On the Relationship Between Several Variants of the Linear Hashing Conjecture
Alek Westover
TL;DR
This paper investigates the worst-case maxload of Linear Hashing (LH) and several natural variants across prime, composite, and real moduli, focusing on the open question of whether the maxload can be bounded by $n^{o(1)}$. It develops a framework of intermediate questions connecting prime, integer, and real modulus models, and proves partial progress including a transfer of Knudsen’s $\tilde{O}(n^{1/3})$ bound to composite moduli via Smart LH, alongside a strong two-bin result. A key contribution is establishing a surprising equivalence between Real LH and Random Modulus LH, suggesting the subpolynomial maxload behavior may be robust to the choice of modulus; the analysis leverages Farey sequences and careful decomposition of collision structures. Together, these results provide evidence that composite-modulus LH may mirror prime-modulus behavior and illustrate concrete, tractable directions (such as the two-bin case) toward resolving the broader open problem on LH maxload.
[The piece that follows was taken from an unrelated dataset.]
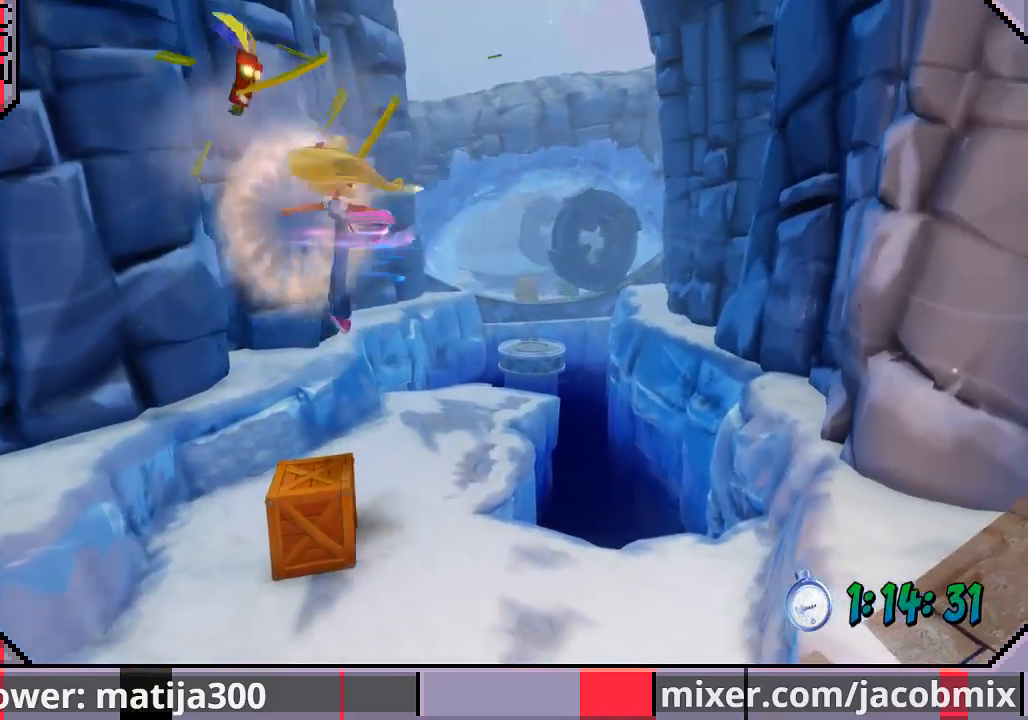
{"buttons": ["DPAD_UP"], "left_stick": "center", "right_stick": "center", "events": [[133, "DPAD_LEFT", "up"], [167, "DPAD_RIGHT", "down"], [433, "DPAD_RIGHT", "up"]]}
The work lays a foundation for further reductions and cross-modulus insights with potential implications for hash function design in practice.
Abstract
In Linear Hashing ($\mathsf{LH}$) with $β$ bins on a size $u$ universe ${\mathcal{U}=\{0,1,\ldots, u-1\}}$, items $\{x_1,x_2,\ldots, x_n\}\subset \mathcal{U}$ are placed in bins by the hash function $$x_i\mapsto (ax_i+b)\mod p \mod β$$ for some prime $p\in [u,2u]$ and randomly chosen integers $a,b \in [1,p]$. The "maxload" of $\mathsf{LH}$ is the number of items assigned to the fullest bin. Expected maxload for a worst-case set of items is a natural measure of how well $\mathsf{LH}$ distributes items amongst the bins. Fix $β=n$. Despite $\mathsf{LH}$'s simplicity, bounding $\mathsf{LH}$'s worst-case maxload is extremely challenging. It is well-known that on random inputs $\mathsf{LH}$ achieves maxload $Ω\left(\frac{\log n}{\log\log n}\right)$; this is currently the best lower bound for $\mathsf{LH}$'s expected maxload. Recently Knudsen established an upper bound of $\widetilde{O}(n^{1 / 3})$. The question "Is the worst-case expected maxload of $\mathsf{LH}$ $n^{o(1)}$?" is one of the most basic open problems in discrete math. In this paper we propose a set of intermediate open questions to help researchers make progress on this problem. We establish the relationship between these intermediate open questions and make some partial progress on them.